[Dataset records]
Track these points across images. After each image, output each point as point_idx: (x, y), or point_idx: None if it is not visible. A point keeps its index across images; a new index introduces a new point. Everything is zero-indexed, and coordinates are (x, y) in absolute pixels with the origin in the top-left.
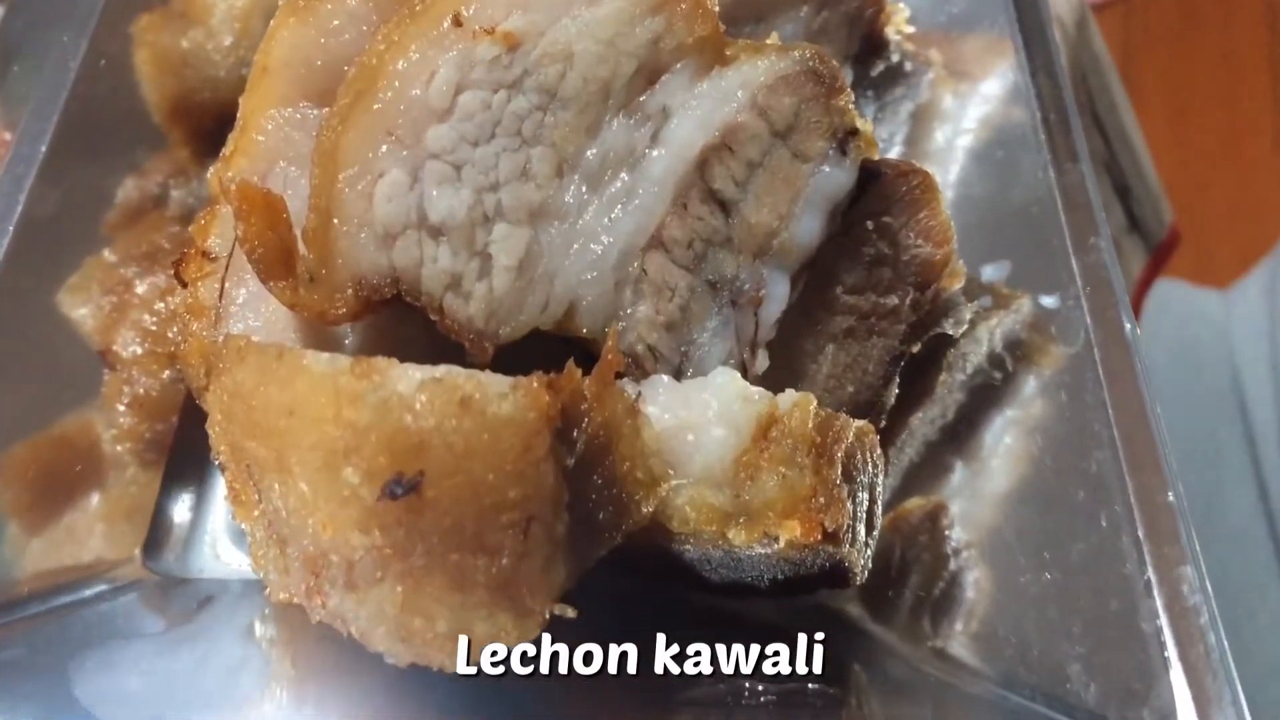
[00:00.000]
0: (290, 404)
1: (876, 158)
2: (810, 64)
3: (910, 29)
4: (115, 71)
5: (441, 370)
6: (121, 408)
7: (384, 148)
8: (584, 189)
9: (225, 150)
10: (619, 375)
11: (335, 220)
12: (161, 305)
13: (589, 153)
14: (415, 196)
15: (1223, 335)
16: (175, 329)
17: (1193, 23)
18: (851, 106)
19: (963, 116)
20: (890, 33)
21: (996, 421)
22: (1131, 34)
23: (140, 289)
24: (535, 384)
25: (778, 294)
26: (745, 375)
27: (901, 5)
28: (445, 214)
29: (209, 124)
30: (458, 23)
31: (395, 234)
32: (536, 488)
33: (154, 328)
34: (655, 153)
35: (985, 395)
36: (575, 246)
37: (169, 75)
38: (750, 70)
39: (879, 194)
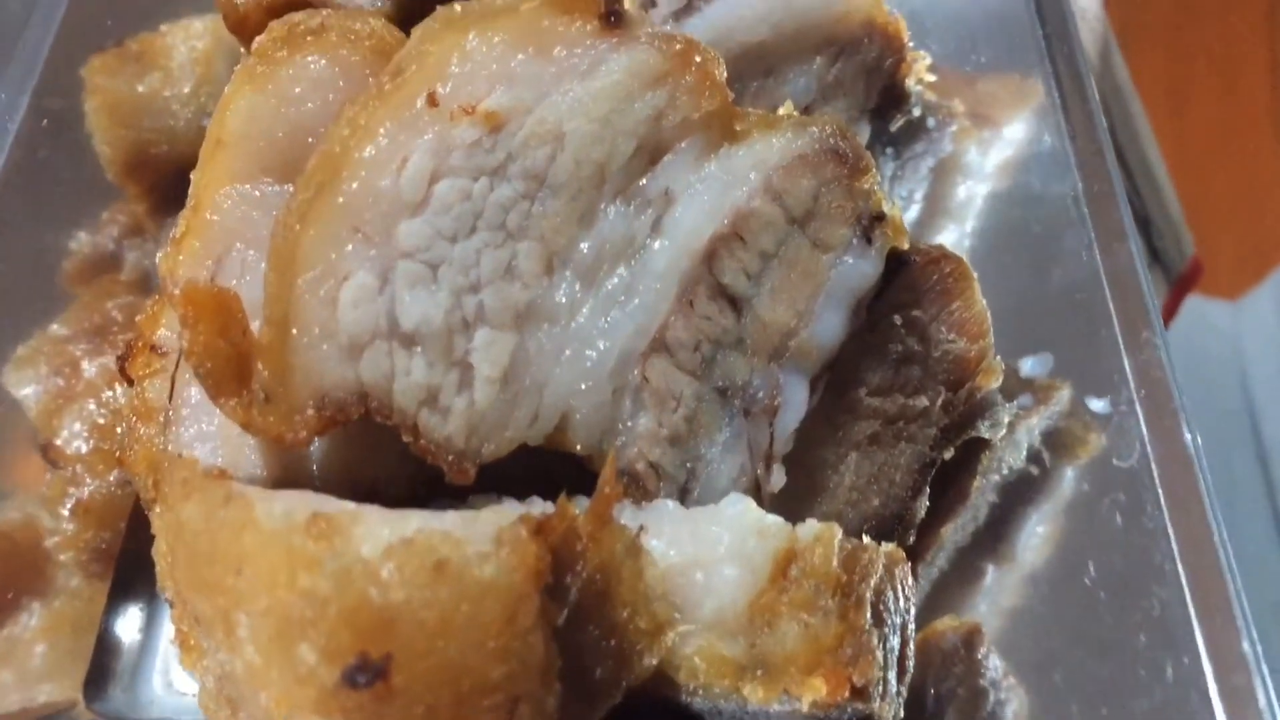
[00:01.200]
0: (239, 559)
1: (906, 246)
2: (830, 141)
3: (932, 78)
4: (63, 123)
5: (413, 527)
6: (65, 512)
7: (349, 247)
8: (577, 287)
9: (176, 230)
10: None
11: (294, 331)
12: (110, 394)
13: (582, 245)
14: (385, 301)
15: (1233, 350)
16: (122, 428)
17: (1190, 13)
18: (878, 189)
19: (989, 172)
20: (911, 84)
21: (1033, 520)
22: (1129, 25)
23: (88, 370)
24: (523, 532)
25: (795, 401)
26: (759, 494)
27: (923, 53)
28: (419, 320)
29: (167, 178)
30: (433, 102)
31: (362, 344)
32: (523, 663)
33: (101, 420)
34: (657, 244)
35: (1020, 492)
36: (567, 352)
37: (123, 126)
38: (763, 148)
39: (907, 284)
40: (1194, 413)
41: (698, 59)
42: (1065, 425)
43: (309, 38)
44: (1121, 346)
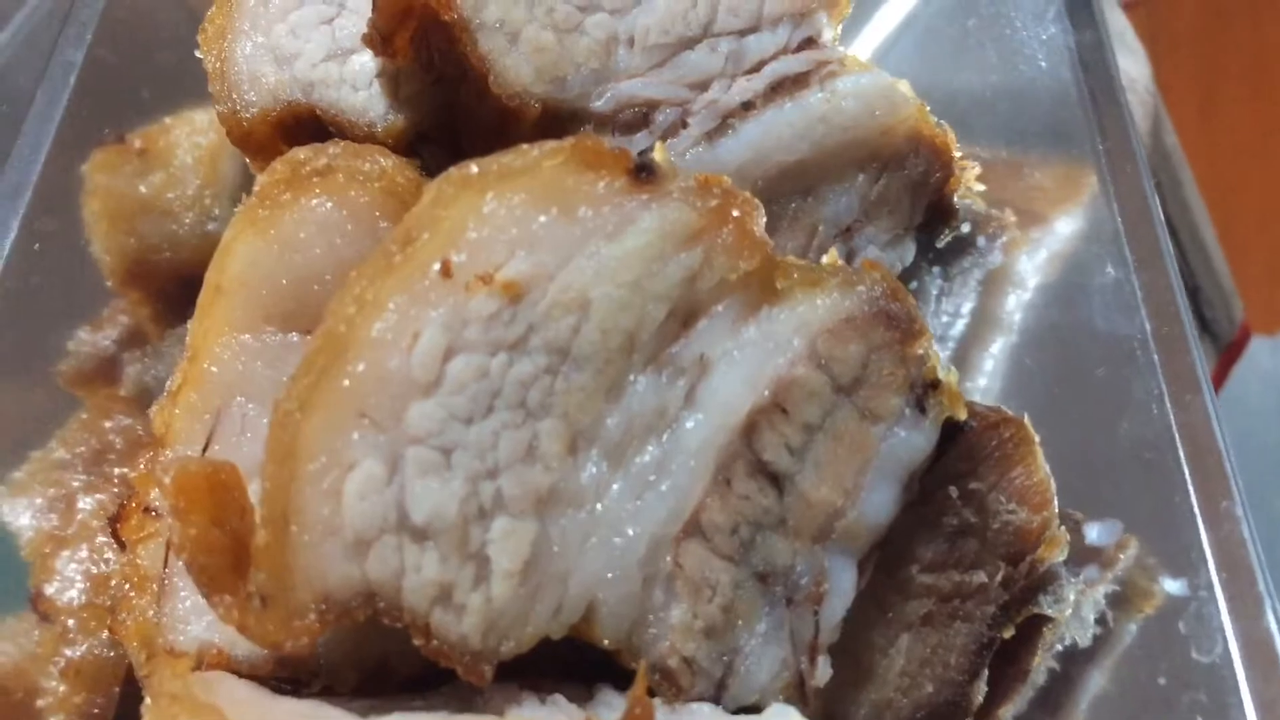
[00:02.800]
0: None
1: (963, 415)
2: (880, 302)
3: (981, 187)
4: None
5: None
6: (55, 671)
7: (356, 434)
8: (604, 466)
9: (172, 382)
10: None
11: (293, 528)
12: (105, 539)
13: (609, 421)
14: (394, 492)
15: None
16: (113, 586)
17: (1221, 20)
18: (933, 351)
19: (1043, 285)
20: (958, 200)
21: (1097, 697)
22: (1158, 33)
23: (83, 506)
24: None
25: (842, 587)
26: (802, 689)
27: (972, 163)
28: (432, 512)
29: (170, 286)
30: (447, 272)
31: (370, 540)
32: None
33: (95, 569)
34: (691, 418)
35: (1080, 655)
36: (594, 539)
37: (123, 232)
38: (807, 310)
39: (963, 452)
40: (1237, 454)
41: (735, 213)
42: (1129, 576)
43: (314, 179)
44: (1198, 518)
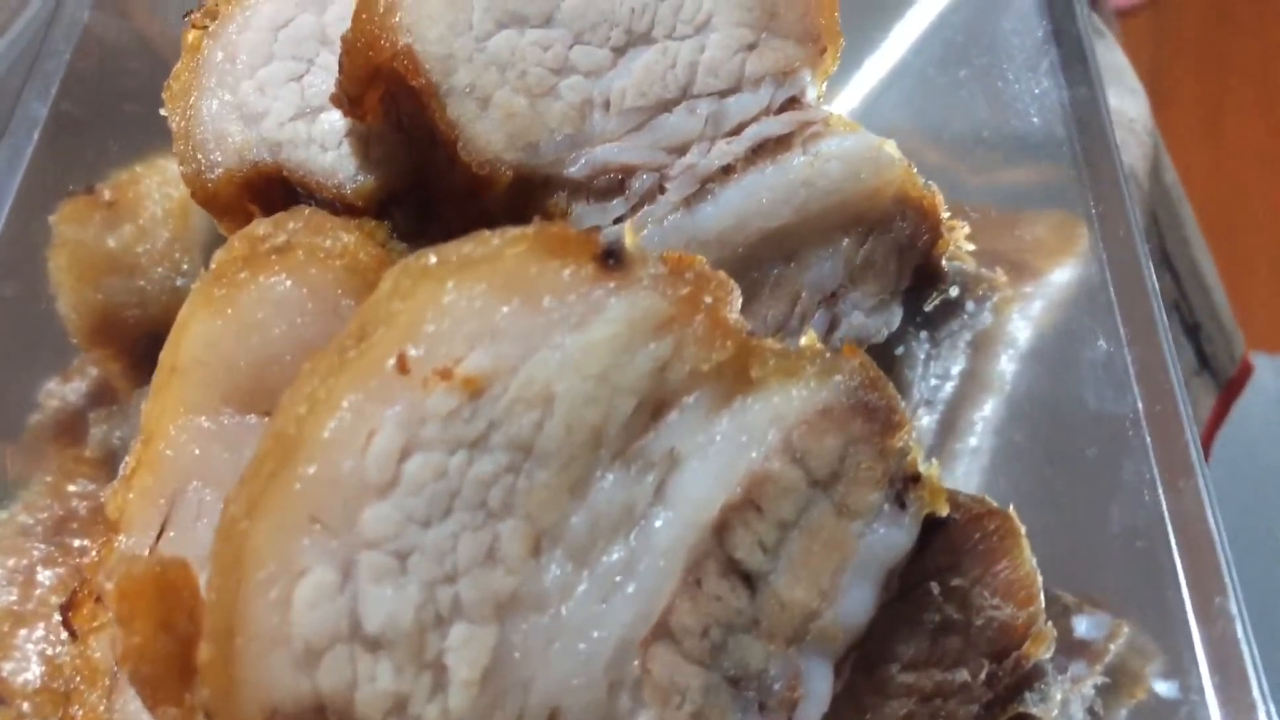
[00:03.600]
0: None
1: (945, 511)
2: (859, 394)
3: (970, 247)
4: (25, 289)
5: None
6: None
7: (306, 540)
8: (568, 568)
9: (125, 466)
10: None
11: (239, 640)
12: (60, 619)
13: (574, 520)
14: (347, 600)
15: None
16: (65, 678)
17: (1226, 26)
18: (914, 443)
19: (1034, 349)
20: (946, 262)
21: None
22: (1162, 38)
23: (42, 580)
24: None
25: (818, 691)
26: None
27: (961, 223)
28: (386, 620)
29: (138, 344)
30: (403, 368)
31: (320, 650)
32: None
33: (52, 650)
34: (660, 515)
35: None
36: (557, 644)
37: (90, 288)
38: (782, 401)
39: (945, 546)
40: (1239, 474)
41: (708, 300)
42: (1118, 661)
43: (273, 256)
44: (1191, 615)
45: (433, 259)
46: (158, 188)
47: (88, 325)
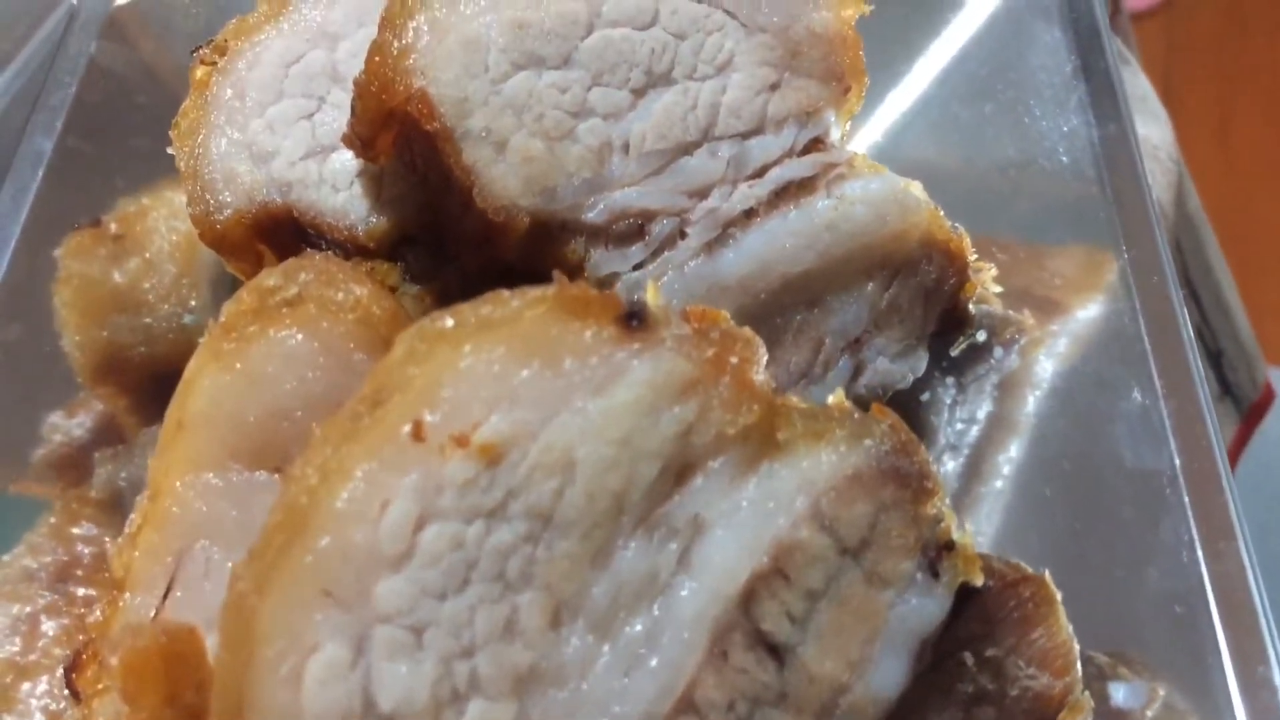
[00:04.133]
0: None
1: (979, 581)
2: (890, 459)
3: (998, 289)
4: (29, 329)
5: None
6: None
7: (318, 615)
8: (589, 640)
9: (131, 524)
10: None
11: (248, 718)
12: (64, 678)
13: (595, 590)
14: (359, 676)
15: None
16: None
17: (1239, 30)
18: (946, 510)
19: (1062, 390)
20: (973, 306)
21: None
22: (1174, 42)
23: (46, 630)
24: None
25: None
26: None
27: (988, 265)
28: (401, 697)
29: (144, 383)
30: (419, 435)
31: None
32: None
33: (56, 705)
34: (685, 585)
35: None
36: (578, 719)
37: (96, 325)
38: (811, 466)
39: (979, 614)
40: (1264, 498)
41: (733, 360)
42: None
43: (284, 309)
44: (1232, 684)
45: (449, 322)
46: (165, 220)
47: (93, 363)
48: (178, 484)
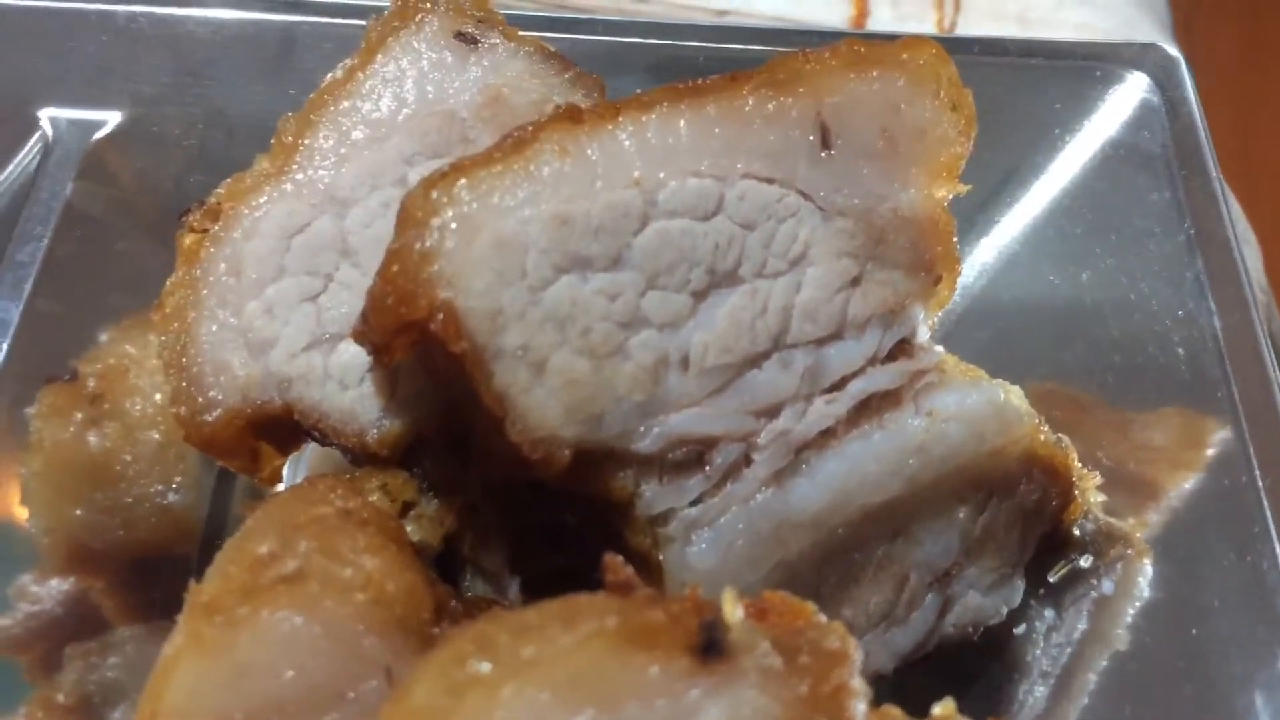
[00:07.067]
0: None
1: None
2: None
3: (1102, 498)
4: None
5: None
6: None
7: None
8: None
9: None
10: None
11: None
12: None
13: None
14: None
15: None
16: None
17: (1260, 50)
18: None
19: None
20: (1077, 528)
21: None
22: (1194, 58)
23: None
24: None
25: None
26: None
27: (1092, 473)
28: None
29: (122, 572)
30: None
31: None
32: None
33: None
34: None
35: None
36: None
37: (68, 501)
38: None
39: None
40: None
41: (827, 689)
42: None
43: (280, 587)
44: None
45: (484, 666)
46: (148, 378)
47: (64, 547)
48: None
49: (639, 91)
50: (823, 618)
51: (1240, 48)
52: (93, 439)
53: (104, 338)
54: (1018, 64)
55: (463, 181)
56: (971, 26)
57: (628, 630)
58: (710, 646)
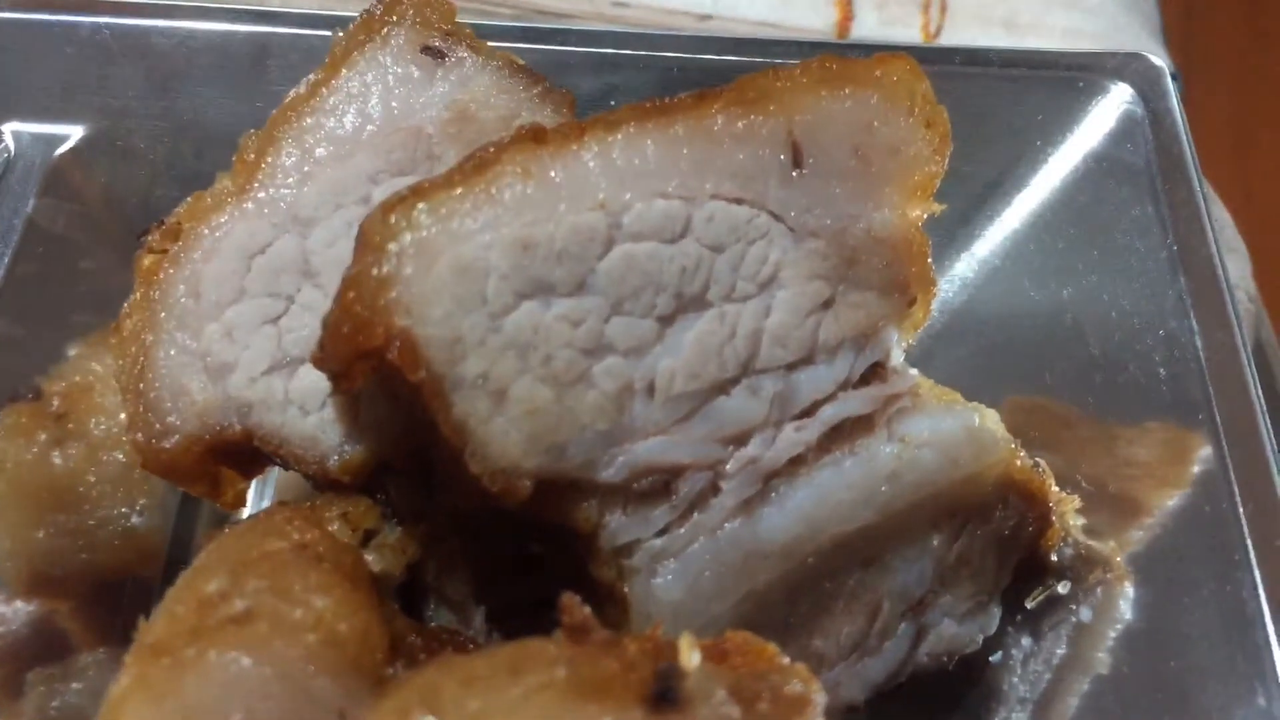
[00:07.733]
0: None
1: None
2: None
3: (1081, 521)
4: None
5: None
6: None
7: None
8: None
9: None
10: None
11: None
12: None
13: None
14: None
15: None
16: None
17: (1261, 42)
18: None
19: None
20: (1054, 554)
21: None
22: (1192, 58)
23: None
24: None
25: None
26: None
27: (1071, 496)
28: None
29: (87, 595)
30: None
31: None
32: None
33: None
34: None
35: None
36: None
37: (31, 524)
38: None
39: None
40: None
41: None
42: None
43: (229, 628)
44: None
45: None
46: (113, 396)
47: (27, 571)
48: None
49: (612, 105)
50: (785, 660)
51: (1240, 47)
52: (57, 460)
53: (71, 353)
54: (1000, 74)
55: (421, 205)
56: (958, 30)
57: (577, 680)
58: (664, 695)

▸ **Task item**
Only the lines above starting at the line that holds "18: (851, 106)" and ending at the line that holds "39: (879, 194)" are to be repeated, exactly and in full.

▸ **Finished task**
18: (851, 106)
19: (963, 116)
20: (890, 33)
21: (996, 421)
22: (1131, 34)
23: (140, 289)
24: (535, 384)
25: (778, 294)
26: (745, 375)
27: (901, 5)
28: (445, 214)
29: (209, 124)
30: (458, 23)
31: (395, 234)
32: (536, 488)
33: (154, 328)
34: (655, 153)
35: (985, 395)
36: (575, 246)
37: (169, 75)
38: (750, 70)
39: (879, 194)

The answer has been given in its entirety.